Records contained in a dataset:
╔══
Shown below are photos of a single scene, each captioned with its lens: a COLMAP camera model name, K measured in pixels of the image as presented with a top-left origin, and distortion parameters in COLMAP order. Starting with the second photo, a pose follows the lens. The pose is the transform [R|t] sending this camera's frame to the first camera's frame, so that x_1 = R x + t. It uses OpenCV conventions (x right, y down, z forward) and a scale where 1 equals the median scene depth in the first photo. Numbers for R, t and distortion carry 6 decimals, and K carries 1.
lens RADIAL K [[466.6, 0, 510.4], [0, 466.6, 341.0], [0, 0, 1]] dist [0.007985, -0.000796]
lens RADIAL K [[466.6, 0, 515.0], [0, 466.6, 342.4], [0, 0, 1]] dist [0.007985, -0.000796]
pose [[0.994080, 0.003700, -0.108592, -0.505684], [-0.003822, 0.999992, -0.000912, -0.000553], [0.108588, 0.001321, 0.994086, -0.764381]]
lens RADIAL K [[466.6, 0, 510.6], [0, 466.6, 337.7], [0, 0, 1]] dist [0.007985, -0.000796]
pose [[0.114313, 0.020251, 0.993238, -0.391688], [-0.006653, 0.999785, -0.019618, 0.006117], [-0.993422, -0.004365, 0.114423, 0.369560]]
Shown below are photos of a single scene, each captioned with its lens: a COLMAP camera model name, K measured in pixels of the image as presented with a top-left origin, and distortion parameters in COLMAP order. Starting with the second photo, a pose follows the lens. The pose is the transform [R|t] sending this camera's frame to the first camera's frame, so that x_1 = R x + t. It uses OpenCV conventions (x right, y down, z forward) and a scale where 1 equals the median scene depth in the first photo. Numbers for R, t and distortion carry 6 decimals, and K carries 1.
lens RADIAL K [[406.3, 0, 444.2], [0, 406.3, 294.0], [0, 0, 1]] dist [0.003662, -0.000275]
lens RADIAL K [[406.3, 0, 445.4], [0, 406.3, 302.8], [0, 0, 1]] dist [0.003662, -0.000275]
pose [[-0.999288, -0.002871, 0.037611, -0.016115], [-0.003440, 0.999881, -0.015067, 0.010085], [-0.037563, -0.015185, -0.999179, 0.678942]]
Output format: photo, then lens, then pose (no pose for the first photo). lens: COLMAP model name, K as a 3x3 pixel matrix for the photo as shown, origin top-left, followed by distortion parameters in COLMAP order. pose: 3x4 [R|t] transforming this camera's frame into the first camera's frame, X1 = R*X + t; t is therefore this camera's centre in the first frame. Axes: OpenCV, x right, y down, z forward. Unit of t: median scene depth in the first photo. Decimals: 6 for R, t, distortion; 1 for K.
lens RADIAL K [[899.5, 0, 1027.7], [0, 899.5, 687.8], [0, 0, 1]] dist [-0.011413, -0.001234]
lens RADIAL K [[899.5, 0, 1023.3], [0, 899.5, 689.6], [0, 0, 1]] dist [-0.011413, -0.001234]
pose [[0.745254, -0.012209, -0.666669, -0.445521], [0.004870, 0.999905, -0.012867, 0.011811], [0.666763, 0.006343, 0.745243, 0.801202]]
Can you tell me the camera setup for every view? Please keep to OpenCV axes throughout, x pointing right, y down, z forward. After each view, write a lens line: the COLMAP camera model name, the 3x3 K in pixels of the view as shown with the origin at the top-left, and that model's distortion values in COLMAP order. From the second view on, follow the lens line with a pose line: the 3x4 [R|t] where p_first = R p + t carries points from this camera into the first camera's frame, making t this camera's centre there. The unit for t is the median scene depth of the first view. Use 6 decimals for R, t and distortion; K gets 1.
╚══
> TASK DETAILS:
Repeat all the records without altering a single word.

> ANSWER TO THIS PROBLEM:
Shown below are photos of a single scene, each captioned with its lens: a COLMAP camera model name, K measured in pixels of the image as presented with a top-left origin, and distortion parameters in COLMAP order. Starting with the second photo, a pose follows the lens. The pose is the transform [R|t] sending this camera's frame to the first camera's frame, so that x_1 = R x + t. It uses OpenCV conventions (x right, y down, z forward) and a scale where 1 equals the median scene depth in the first photo. Numbers for R, t and distortion carry 6 decimals, and K carries 1.
lens RADIAL K [[466.6, 0, 510.4], [0, 466.6, 341.0], [0, 0, 1]] dist [0.007985, -0.000796]
lens RADIAL K [[466.6, 0, 515.0], [0, 466.6, 342.4], [0, 0, 1]] dist [0.007985, -0.000796]
pose [[0.994080, 0.003700, -0.108592, -0.505684], [-0.003822, 0.999992, -0.000912, -0.000553], [0.108588, 0.001321, 0.994086, -0.764381]]
lens RADIAL K [[466.6, 0, 510.6], [0, 466.6, 337.7], [0, 0, 1]] dist [0.007985, -0.000796]
pose [[0.114313, 0.020251, 0.993238, -0.391688], [-0.006653, 0.999785, -0.019618, 0.006117], [-0.993422, -0.004365, 0.114423, 0.369560]]
Shown below are photos of a single scene, each captioned with its lens: a COLMAP camera model name, K measured in pixels of the image as presented with a top-left origin, and distortion parameters in COLMAP order. Starting with the second photo, a pose follows the lens. The pose is the transform [R|t] sending this camera's frame to the first camera's frame, so that x_1 = R x + t. It uses OpenCV conventions (x right, y down, z forward) and a scale where 1 equals the median scene depth in the first photo. Numbers for R, t and distortion carry 6 decimals, and K carries 1.
lens RADIAL K [[406.3, 0, 444.2], [0, 406.3, 294.0], [0, 0, 1]] dist [0.003662, -0.000275]
lens RADIAL K [[406.3, 0, 445.4], [0, 406.3, 302.8], [0, 0, 1]] dist [0.003662, -0.000275]
pose [[-0.999288, -0.002871, 0.037611, -0.016115], [-0.003440, 0.999881, -0.015067, 0.010085], [-0.037563, -0.015185, -0.999179, 0.678942]]
Output format: photo, then lens, then pose (no pose for the first photo). lens: COLMAP model name, K as a 3x3 pixel matrix for the photo as shown, origin top-left, followed by distortion parameters in COLMAP order. pose: 3x4 [R|t] transforming this camera's frame into the first camera's frame, X1 = R*X + t; t is therefore this camera's centre in the first frame. Axes: OpenCV, x right, y down, z forward. Unit of t: median scene depth in the first photo. Decimals: 6 for R, t, distortion; 1 for K.
lens RADIAL K [[899.5, 0, 1027.7], [0, 899.5, 687.8], [0, 0, 1]] dist [-0.011413, -0.001234]
lens RADIAL K [[899.5, 0, 1023.3], [0, 899.5, 689.6], [0, 0, 1]] dist [-0.011413, -0.001234]
pose [[0.745254, -0.012209, -0.666669, -0.445521], [0.004870, 0.999905, -0.012867, 0.011811], [0.666763, 0.006343, 0.745243, 0.801202]]
Can you tell me the camera setup for every view? Please keep to OpenCV axes throughout, x pointing right, y down, z forward. After each view, write a lens line: the COLMAP camera model name, the 3x3 K in pixels of the view as shown with the origin at the top-left, and that model's distortion values in COLMAP order. From the second view on, follow the lens line with a pose line: the 3x4 [R|t] where p_first = R p + t carries points from this camera into the first camera's frame, making t this camera's centre there. The unit for t is the median scene depth of the first view. Use 6 decimals for R, t and distortion; K gets 1.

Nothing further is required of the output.